Selama tujuh tahun terakhir, proses perdamaian berlangsung dalam dinamika politik yang destruktif, sehingga fondasi pembangunan ekonomi, sosial dan budaya berkembang sangat lamban dan cenderung gagal. Buktinya, pemerintahan di bawah Irwandi-Nazar dan parlemen baru (2009-2014), sejauh ini belum mampu menetapkan dan mengesahkan qanun Rencana Tata Ruang dan Wilayah (RTRW) dan Rencana Pembangan Jangka Panjang Aceh (RPJPA).

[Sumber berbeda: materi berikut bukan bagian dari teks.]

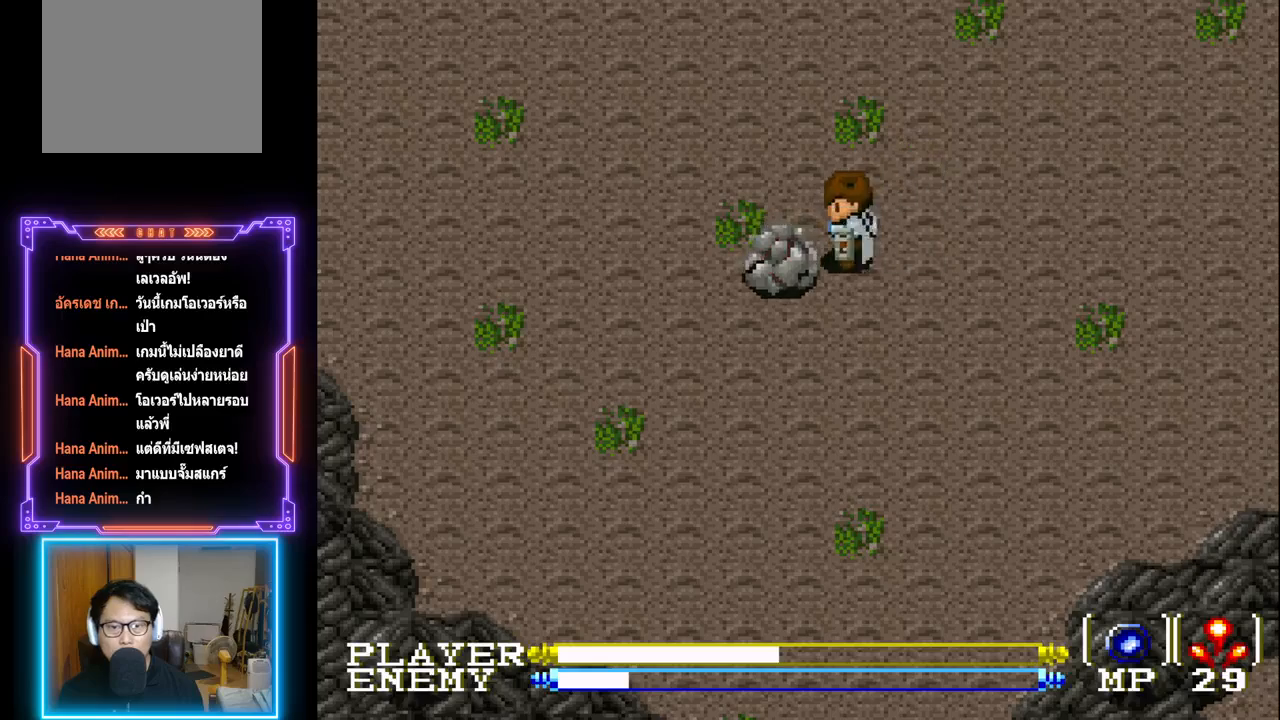
{"buttons": ["DPAD_DOWN"], "left_stick": "center", "events": [[167, "CROSS", "up"], [200, "DPAD_DOWN", "down"], [217, "DPAD_RIGHT", "down"], [283, "DPAD_DOWN", "up"], [400, "DPAD_DOWN", "down"], [433, "DPAD_RIGHT", "up"]]}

Seperti sama kita maklumi, lima kandidat gubernur/wagub yang telah dipilih oleh masyarakat Aceh dalam pilkada ini memiliki latarbelakang yang berbeda. Kelimanya, tentu, memiliki prestasi masing-masing, kelemahan, kekuatan maupun kapasitas dalam memimpin. Masyarakat Aceh pun menggantungkan harapan yang luar biasa di pundak mereka. Mudah-mudahan harapan yang terlalu besar tersebut tidak menjadi malapetaka ke depan, ketika pemimpin yang mereka pilih tidak memenuhi harapan tersebut.
Kecenderungan tumbuhnya perubahan di Aceh untuk lima tahun ke depan sangatlah kecil. Hal tersebut diindikasikan oleh proses politik menjelang pemilukada diwarnai oleh tarik menarik yang destruktif, buka tutup pendaftaran, qanun yang tak terselesaikan, dan masa kampanye dipenuhi oleh berbagai politik intimidatif.

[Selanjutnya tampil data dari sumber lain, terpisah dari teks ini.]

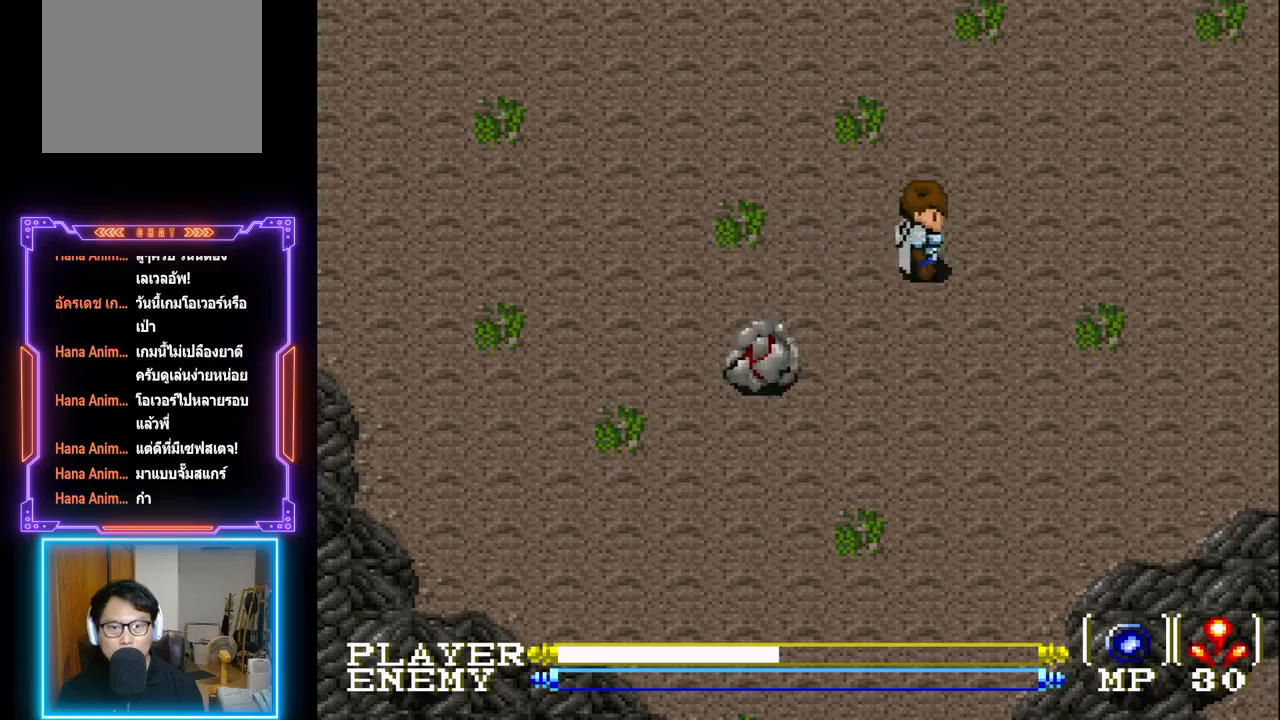
{"buttons": ["CROSS", "DPAD_LEFT"], "left_stick": "center", "events": [[283, "DPAD_LEFT", "down"], [317, "DPAD_DOWN", "up"], [483, "CROSS", "down"]]}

Keadaan demikian bagaikan berlangsung dengan sendirinya, di-remote control oleh orang/kelompok yang tak berwujud, indikasi ini dilihat atas dasar ketidakamanan dirasakan oleh semua kandidat, baik di tingkat provinsi maupun kabupaten/kota. Tapi, alhamdulillah, sampai selesainya prosesi pemilihan/pencoblosan yang dilakukan secara serentak pada 9 April 2012, belum terdengar adanya insiden atau peristiwa-peristiwa fatal yang bisa mencederai pesta demokrasi lima tahunan itu.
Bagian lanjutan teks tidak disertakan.